**How to complete this task:** Read through the lines below for the string "wash" and copy each one that has it.

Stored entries
■ ■ ■ ■

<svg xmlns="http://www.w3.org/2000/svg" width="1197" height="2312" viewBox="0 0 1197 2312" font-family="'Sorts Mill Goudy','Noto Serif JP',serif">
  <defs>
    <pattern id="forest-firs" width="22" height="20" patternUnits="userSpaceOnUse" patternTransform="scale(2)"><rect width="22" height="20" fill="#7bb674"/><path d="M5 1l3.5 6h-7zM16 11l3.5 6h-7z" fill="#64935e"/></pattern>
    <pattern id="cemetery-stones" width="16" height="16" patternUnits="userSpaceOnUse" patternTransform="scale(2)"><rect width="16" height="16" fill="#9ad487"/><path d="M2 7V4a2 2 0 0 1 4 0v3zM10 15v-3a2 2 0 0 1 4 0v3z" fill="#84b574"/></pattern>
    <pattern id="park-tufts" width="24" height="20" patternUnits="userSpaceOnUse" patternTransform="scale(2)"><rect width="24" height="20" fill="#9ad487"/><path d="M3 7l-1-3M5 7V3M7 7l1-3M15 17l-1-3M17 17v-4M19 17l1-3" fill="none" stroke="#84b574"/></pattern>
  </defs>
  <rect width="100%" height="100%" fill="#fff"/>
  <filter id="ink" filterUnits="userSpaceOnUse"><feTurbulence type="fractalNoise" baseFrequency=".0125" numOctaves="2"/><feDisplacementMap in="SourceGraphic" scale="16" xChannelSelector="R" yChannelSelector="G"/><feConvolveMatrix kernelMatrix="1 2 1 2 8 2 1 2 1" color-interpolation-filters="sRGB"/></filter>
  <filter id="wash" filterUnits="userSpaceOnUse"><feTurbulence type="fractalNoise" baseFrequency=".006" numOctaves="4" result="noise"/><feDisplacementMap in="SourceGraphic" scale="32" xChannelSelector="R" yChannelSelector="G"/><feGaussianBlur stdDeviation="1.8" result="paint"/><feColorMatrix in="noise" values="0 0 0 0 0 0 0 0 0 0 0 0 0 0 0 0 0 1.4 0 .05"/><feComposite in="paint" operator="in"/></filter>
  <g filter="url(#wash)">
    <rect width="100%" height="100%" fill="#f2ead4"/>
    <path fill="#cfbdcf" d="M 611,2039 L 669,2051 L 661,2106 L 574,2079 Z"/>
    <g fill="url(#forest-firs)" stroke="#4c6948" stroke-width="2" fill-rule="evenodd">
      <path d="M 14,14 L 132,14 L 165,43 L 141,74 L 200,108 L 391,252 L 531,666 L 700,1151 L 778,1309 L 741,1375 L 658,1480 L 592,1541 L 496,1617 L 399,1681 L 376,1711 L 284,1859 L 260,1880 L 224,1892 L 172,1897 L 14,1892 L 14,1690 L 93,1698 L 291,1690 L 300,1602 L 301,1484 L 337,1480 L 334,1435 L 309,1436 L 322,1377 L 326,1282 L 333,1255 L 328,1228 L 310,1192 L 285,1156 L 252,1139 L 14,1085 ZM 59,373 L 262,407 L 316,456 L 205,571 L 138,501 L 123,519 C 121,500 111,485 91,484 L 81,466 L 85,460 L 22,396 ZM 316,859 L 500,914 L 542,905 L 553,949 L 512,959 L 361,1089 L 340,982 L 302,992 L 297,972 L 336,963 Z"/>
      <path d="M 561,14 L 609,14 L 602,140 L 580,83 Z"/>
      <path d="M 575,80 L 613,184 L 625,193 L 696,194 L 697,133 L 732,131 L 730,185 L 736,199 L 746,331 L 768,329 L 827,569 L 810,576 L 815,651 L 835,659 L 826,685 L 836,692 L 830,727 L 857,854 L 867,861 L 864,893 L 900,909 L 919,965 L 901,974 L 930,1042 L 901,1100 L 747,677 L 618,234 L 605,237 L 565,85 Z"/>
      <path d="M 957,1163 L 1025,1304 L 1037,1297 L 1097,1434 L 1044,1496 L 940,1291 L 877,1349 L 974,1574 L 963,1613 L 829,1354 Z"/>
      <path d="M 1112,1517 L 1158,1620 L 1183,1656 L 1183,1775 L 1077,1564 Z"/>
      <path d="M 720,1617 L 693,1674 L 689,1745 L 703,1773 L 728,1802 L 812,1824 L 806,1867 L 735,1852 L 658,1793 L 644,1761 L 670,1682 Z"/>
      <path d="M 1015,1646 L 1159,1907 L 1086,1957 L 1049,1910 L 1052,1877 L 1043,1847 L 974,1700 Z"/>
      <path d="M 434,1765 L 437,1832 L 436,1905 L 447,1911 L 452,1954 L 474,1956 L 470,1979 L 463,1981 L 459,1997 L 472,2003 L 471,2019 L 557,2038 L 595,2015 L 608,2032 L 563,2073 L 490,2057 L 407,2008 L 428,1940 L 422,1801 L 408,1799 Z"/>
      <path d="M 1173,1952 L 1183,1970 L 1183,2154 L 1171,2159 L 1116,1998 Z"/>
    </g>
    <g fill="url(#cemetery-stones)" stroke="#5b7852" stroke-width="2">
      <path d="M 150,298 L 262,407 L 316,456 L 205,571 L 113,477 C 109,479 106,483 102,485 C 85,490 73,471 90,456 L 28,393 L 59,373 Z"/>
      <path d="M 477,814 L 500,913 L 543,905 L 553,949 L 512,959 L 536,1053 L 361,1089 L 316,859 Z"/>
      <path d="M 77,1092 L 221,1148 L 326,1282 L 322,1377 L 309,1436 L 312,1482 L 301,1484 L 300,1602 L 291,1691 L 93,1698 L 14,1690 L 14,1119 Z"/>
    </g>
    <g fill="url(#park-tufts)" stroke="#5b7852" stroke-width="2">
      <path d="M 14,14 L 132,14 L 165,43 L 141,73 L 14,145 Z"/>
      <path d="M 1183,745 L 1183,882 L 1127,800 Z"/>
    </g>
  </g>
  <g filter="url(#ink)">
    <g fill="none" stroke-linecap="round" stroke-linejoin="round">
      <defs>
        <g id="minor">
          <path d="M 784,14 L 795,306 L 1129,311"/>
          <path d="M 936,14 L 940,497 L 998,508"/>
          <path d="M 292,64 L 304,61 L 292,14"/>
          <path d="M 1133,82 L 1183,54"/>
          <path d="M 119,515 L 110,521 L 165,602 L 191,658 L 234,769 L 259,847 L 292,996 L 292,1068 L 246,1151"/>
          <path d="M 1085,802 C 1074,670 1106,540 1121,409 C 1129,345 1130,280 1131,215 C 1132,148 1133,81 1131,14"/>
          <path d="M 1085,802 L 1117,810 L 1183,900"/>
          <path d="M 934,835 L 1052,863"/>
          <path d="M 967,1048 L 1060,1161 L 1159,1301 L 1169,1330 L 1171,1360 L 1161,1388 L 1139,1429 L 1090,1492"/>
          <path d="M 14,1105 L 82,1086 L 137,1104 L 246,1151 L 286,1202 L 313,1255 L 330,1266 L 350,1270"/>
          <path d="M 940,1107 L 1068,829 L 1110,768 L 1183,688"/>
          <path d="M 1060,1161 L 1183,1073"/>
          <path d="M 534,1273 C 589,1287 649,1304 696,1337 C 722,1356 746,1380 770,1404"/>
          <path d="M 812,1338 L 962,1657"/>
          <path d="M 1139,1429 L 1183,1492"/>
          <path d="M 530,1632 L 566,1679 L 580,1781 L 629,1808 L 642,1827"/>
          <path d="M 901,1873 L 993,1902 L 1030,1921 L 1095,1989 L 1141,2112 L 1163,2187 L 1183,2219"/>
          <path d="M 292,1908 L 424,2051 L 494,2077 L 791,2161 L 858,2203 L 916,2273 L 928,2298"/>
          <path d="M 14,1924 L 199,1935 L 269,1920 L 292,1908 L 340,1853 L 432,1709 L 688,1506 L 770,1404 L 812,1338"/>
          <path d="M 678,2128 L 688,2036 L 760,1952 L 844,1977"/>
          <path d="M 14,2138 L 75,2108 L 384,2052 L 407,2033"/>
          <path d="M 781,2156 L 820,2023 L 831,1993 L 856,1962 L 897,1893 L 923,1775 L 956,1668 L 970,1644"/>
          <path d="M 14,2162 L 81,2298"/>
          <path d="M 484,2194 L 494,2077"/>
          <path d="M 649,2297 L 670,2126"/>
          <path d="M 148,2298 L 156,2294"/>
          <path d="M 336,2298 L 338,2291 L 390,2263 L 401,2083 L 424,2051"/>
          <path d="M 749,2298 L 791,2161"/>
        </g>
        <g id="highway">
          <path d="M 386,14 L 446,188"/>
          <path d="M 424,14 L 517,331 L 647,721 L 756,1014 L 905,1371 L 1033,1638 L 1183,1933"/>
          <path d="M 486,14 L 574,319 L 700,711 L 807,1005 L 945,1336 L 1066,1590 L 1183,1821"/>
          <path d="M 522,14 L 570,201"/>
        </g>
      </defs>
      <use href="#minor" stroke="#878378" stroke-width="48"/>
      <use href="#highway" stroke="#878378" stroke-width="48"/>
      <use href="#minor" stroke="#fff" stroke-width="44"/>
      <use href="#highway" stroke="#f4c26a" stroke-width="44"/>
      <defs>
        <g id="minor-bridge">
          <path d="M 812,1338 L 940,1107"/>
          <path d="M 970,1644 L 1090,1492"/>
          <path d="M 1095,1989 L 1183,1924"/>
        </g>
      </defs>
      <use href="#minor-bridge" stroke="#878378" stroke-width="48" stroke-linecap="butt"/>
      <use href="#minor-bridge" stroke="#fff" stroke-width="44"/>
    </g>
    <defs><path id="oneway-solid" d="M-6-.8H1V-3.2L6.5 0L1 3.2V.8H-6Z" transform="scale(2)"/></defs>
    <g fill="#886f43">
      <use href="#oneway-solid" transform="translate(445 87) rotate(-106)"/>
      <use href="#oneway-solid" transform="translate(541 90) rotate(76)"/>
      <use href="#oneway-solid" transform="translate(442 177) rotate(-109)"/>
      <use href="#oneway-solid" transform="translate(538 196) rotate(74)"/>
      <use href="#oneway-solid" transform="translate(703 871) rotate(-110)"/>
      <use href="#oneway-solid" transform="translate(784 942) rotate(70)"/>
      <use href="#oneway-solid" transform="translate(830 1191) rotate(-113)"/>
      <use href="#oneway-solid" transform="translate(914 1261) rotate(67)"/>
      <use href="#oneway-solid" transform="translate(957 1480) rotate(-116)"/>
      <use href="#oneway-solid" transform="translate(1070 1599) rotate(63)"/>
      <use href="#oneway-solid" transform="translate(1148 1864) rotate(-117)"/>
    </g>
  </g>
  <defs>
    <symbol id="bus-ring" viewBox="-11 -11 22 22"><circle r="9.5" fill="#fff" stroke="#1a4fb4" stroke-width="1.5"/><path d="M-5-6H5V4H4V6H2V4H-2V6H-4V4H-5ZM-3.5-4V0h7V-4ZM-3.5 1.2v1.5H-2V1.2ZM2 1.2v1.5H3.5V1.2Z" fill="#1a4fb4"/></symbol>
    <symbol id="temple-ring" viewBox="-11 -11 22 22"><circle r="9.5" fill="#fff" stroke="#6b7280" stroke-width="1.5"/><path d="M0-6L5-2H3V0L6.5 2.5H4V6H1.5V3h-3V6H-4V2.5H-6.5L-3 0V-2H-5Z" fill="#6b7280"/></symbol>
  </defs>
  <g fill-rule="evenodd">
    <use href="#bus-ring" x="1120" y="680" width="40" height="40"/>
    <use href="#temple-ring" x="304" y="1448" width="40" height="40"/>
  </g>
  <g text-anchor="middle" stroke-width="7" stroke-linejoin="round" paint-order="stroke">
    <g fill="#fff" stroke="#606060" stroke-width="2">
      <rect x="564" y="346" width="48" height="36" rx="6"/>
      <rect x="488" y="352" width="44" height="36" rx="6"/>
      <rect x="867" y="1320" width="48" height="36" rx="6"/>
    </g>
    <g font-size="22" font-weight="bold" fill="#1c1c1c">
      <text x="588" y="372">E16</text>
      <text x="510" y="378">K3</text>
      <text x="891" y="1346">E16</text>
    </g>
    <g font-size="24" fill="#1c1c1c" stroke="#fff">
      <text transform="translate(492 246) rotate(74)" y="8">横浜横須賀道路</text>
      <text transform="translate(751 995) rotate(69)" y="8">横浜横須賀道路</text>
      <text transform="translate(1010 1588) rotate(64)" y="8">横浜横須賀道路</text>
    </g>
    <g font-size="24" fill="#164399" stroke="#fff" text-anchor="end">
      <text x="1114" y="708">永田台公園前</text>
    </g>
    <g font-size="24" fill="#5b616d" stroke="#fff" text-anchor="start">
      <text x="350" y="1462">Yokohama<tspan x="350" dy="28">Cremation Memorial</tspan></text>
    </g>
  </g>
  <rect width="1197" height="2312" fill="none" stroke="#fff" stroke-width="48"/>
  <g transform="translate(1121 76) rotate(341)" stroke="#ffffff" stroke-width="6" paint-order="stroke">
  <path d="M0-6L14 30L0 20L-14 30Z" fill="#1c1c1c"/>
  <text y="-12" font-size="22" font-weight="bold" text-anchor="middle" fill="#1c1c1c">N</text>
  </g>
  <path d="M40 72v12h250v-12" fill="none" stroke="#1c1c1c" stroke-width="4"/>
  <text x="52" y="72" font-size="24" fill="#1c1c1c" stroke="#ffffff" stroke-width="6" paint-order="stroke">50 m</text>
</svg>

■ ■ ■ ■

**Result of the exercise:**
  <filter id="wash" filterUnits="userSpaceOnUse"><feTurbulence type="fractalNoise" baseFrequency=".006" numOctaves="4" result="noise"/><feDisplacementMap in="SourceGraphic" scale="32" xChannelSelector="R" yChannelSelector="G"/><feGaussianBlur stdDeviation="1.8" result="paint"/><feColorMatrix in="noise" values="0 0 0 0 0 0 0 0 0 0 0 0 0 0 0 0 0 1.4 0 .05"/><feComposite in="paint" operator="in"/></filter>
  <g filter="url(#wash)">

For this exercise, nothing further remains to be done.